Document extract>
# Data Preprocessing

After acquiring the data the following step is to preprocess the data which increases the likelihood of finding similar events by applying filters (such as bandpass filters) , removing out-of-band noise, and allowing the desired signal's spectral characteristics to stand out.

Pre-processing involves removing the mean value from a trace and centering it on zero. Another process is linear detrending, which forces the start and end of a trace to align to zero. This focuses on high-frequency events, such as P and S-waves from volcanic tectonic earthquakes. A third process is applying a bandpass filter which removes both low-frequency noise (greater than 5Hz for VT events) and high-frequency noise (lower than 25Hz for VT events).


## Parallel Processing Patterns

In the previouse exercise, we demonstrated how to use concurrency to efficiently download miniseed files. The pattern defined a single task (request and download data), create a function to manage multiple tasks, and call the function. We can use the same pattern tp perform computational tasks, such as waveform preprocessing, in parallel. Recall that parallel processing, unlike concurrency, launches multiple Python instances against CPU cores. 

### Import packages

In [None]:
import os
from pathlib import Path
from concurrent.futures import ThreadPoolExecutor, as_completed
from obspy import read

### Get a list of miniseed files in a directory

In [None]:
def get_miniseed_files(input_dir, extensions=None):
    """
    Get all miniseed files from the input directory.
    
    Parameters:
    -----------
    input_dir : str or Path
        Directory containing miniseed files
    extensions : list of str, optional
        File extensions to look for (default: ['.mseed', '.miniseed', '.ms'])
    
    Returns:
    --------
    list : List of Path objects for miniseed files
    """
    if extensions is None:
        extensions = ['.mseed', '.miniseed', '.ms']
    
    input_path = Path(input_dir)
    
    if not input_path.exists():
        raise FileNotFoundError(f"Input directory not found: {input_dir}")
    
    # Find all files with miniseed extensions
    miniseed_files = []
    for ext in extensions:
        miniseed_files.extend(input_path.glob(f"*{ext}"))
    
    return sorted(miniseed_files)

> **Explainer:**
> 
> This is a utility function that scans a directory and finds all files with miniseed extensions (.mseed, .miniseed, or .ms). It returns a sorted list of Path objects representing each miniseed file found. The function validates that the directory exists and raises an error if it doesn't, preventing silent failures later in the processing pipeline.

Recorded information>
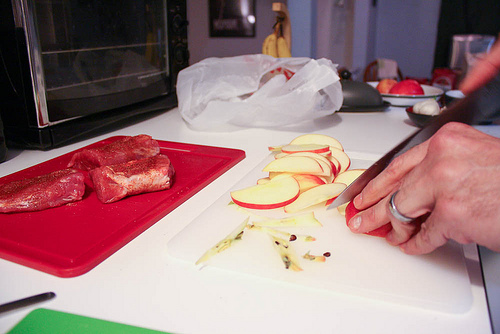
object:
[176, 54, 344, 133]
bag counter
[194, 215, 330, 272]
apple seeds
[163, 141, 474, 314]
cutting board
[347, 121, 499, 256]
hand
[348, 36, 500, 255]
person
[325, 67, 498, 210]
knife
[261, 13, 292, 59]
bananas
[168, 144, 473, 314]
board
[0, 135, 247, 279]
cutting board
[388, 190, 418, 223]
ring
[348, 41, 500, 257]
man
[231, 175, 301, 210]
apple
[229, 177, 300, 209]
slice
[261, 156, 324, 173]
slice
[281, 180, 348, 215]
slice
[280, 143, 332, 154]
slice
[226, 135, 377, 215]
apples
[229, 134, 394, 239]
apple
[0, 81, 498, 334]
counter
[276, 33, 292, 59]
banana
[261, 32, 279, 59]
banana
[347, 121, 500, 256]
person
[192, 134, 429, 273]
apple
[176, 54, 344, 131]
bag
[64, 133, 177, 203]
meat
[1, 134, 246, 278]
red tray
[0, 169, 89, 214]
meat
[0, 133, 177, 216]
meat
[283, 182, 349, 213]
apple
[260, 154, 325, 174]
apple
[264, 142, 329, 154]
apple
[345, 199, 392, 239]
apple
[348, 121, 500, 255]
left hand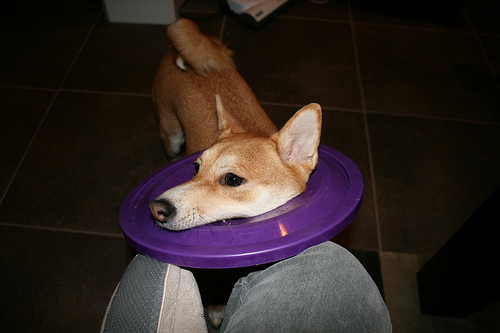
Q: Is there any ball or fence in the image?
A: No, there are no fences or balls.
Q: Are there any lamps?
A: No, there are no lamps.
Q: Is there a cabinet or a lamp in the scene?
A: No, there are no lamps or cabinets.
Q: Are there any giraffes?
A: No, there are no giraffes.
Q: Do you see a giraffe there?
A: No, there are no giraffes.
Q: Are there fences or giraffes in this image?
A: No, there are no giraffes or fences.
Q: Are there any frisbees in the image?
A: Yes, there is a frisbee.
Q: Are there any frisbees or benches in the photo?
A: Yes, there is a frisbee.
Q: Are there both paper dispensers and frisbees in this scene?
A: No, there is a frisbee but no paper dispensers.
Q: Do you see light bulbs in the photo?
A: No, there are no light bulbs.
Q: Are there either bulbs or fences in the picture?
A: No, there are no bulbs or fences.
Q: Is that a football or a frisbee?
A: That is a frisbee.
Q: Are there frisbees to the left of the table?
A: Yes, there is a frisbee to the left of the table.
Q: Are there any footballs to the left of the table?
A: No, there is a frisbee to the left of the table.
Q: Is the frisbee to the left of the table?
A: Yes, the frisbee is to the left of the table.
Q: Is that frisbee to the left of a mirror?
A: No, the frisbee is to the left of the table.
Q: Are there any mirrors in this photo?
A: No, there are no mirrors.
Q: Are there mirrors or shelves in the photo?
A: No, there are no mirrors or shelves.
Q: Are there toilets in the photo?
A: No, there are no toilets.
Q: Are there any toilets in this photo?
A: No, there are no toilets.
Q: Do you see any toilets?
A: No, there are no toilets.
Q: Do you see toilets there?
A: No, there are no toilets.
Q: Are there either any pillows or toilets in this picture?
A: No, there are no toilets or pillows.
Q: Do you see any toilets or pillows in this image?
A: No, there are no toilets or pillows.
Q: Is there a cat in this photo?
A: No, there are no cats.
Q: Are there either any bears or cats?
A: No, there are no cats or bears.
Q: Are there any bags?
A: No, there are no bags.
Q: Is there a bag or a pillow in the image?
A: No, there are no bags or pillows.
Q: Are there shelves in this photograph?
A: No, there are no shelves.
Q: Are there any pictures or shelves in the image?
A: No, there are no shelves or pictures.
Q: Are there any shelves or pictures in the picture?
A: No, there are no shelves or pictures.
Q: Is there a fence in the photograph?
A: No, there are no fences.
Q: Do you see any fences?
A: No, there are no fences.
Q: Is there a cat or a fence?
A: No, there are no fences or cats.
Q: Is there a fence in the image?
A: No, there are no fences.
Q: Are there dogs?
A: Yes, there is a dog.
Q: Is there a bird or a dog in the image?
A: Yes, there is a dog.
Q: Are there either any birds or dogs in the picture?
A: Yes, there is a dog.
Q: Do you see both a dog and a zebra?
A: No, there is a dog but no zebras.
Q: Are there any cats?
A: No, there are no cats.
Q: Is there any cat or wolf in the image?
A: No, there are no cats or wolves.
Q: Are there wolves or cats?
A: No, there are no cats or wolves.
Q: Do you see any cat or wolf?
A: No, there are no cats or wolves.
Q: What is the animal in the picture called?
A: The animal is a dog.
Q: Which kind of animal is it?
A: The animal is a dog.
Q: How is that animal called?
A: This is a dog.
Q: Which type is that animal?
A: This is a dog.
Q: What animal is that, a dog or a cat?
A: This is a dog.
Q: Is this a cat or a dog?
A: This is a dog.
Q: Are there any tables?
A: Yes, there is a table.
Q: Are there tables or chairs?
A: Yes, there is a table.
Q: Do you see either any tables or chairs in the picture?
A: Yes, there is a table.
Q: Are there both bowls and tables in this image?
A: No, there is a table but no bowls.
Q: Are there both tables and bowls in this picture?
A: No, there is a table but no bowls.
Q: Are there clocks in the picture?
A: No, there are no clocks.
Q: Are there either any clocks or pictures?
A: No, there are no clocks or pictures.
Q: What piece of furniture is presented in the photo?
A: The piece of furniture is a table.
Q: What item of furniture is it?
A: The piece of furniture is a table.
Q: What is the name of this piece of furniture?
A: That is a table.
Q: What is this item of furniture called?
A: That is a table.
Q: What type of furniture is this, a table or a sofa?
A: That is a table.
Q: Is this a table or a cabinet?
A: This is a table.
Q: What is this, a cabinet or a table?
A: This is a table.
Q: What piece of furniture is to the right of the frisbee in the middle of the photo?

Given request> Could you give the part of the data preprocessing page between "# Data Preprocessing" and "to stand out.", inclusive, with "spectral characteristics" switched to "frequency content"? None of the items above are needed here.

Response to the task>
# Data Preprocessing

After acquiring the data the following step is to preprocess the data which increases the likelihood of finding similar events by applying filters (such as bandpass filters) , removing out-of-band noise, and allowing the desired signal's frequency content to stand out.